Text block:
● ● ● ● ●
The test was interrupted when two of the following three criteria were met: maximum exhaustion (fatigue or dyspnea); respiratory rate above 1.15; progressive angina that hindered continuation of the test; indication of significant change in ECG. The VO2peak was determined based on visual inspection of the behavior of oxygen uptake curves and carbon dioxide output relative to body mass.

Data Analysis

Data were analyzed using SPSS version 17.0 for Windows™. The normal distribution of the independent variables was assessed using the Kolmogorov-Smirnov test. Descriptive analysis was carried out to characterize the population sample; data are reported with averages, standard deviation, and minimum and maximum values. The contingency table chi-square test was used to measure the dispersion between categorical variables.

The dependent variable was the VO2peak, the independent variables were sex, physical activity status, age, body mass index (BMI), HRpre-t, smoking habits, diabetes, hypertension, and dyslipidemia.

The equation was developed using multiple linear regression (stepwise regression) and 95.0% confidence interval. To validate the equation we calculated Person's correlation coefficient, the coefficient of determination (adjusted R2), and the standard error of estimate (SEE). To estimate strength of prediction we calculated the beta weights (β weights) for the independent variables. The significance value adopted was p < 0.05.

RESULTS

Table 1 shows the description of the population sample (n = 8,293) variables.

The highest percentage of dyslipidemic and diabetic participants was observed among men. The other comorbidities did not show statistically significant differences between the sexes.

Table 2

Box 1 shows the Female Gender-Specific Equation 1 (F1), Female Gender-Specific Equation 2 (F2), Male Gender-Specific Equation 1 (M1), and Male Gender-Specific Equation 2 (M2). M1 includes nine variables and for F1 the diabetes variable was removed (it was not statistically significant and was thus removed from the model). For equations M1 and F1 the adjusted R2 were 0.531 and 7.150 and the SEE 7.309 and 5.687 ml-1∙ kg-1∙ min, respectively. For M2 and F2 we removed the variables HRpre-t, dyslipidemia, diabetes, and arterial hypertension to make the equation simpler and the calculation faster. M2 and F2 had an adjusted R2 of 0.510 and 0.425 and SEE of 7.309 and 5.743 ml-1∙ kg-1∙ min, respectively. The independent variables were statistically significant predictors (p< 0.001) for cardiorespiratory fitness in all models.


The data in Box 2 show that in terms of the strength of prediction of the independent variables (β weights), age, BM, and physical activity status contributed the most in the prediction.


DISCUSSION

CRF is considered an indicator of risk for development of cardiovascular diseases and other chronic degenerative diseases. However, its evaluation and use, either by direct gas analysis or equations based on physical exercise, is limited by equipment cost, space required for the equipment, and the time and qualified professionals required for the evaluations15. The evaluation of CRF using regression analyses and variables that do not include physical exercise is a cost-effective and practical alternative for the other methods; it may also be effective for epidemiological studies3,16,17.
● ● ● ● ●
The task: Reproduce word for word the part of the VO2peak study text from "The dependent variable" up to and including "was p < 0.05.".
● ● ● ● ●
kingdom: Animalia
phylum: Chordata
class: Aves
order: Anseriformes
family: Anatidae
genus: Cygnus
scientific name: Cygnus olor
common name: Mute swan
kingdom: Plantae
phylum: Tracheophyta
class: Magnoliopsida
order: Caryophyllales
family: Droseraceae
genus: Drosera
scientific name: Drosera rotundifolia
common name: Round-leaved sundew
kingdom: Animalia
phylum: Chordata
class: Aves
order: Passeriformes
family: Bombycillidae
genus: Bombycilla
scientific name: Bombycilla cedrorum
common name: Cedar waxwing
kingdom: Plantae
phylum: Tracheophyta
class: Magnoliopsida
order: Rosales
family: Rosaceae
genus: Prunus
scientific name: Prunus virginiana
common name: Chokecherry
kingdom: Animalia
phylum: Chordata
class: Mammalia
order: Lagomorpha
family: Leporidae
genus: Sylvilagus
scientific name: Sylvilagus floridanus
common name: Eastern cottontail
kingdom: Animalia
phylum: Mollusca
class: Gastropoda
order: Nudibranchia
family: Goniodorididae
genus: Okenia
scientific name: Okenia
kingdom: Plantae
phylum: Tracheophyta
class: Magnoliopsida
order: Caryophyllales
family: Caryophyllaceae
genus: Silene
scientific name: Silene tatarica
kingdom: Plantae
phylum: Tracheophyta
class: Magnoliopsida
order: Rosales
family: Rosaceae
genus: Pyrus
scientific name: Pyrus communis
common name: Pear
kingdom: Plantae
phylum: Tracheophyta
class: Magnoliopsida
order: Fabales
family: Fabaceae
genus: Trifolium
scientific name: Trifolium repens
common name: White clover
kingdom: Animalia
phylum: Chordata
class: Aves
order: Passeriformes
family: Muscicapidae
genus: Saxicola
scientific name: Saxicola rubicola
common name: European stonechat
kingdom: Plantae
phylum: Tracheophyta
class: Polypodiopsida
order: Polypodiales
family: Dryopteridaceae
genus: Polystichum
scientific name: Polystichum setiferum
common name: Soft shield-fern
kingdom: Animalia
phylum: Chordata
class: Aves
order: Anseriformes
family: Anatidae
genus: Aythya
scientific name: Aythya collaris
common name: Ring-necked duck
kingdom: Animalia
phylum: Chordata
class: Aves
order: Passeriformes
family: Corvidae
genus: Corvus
● ● ● ● ●
Answer for the task:
The dependent variable was the VO2peak, the independent variables were sex, physical activity status, age, body mass index (BMI), HRpre-t, smoking habits, diabetes, hypertension, and dyslipidemia.

The equation was developed using multiple linear regression (stepwise regression) and 95.0% confidence interval. To validate the equation we calculated Person's correlation coefficient, the coefficient of determination (adjusted R2), and the standard error of estimate (SEE). To estimate strength of prediction we calculated the beta weights (β weights) for the independent variables. The significance value adopted was p < 0.05.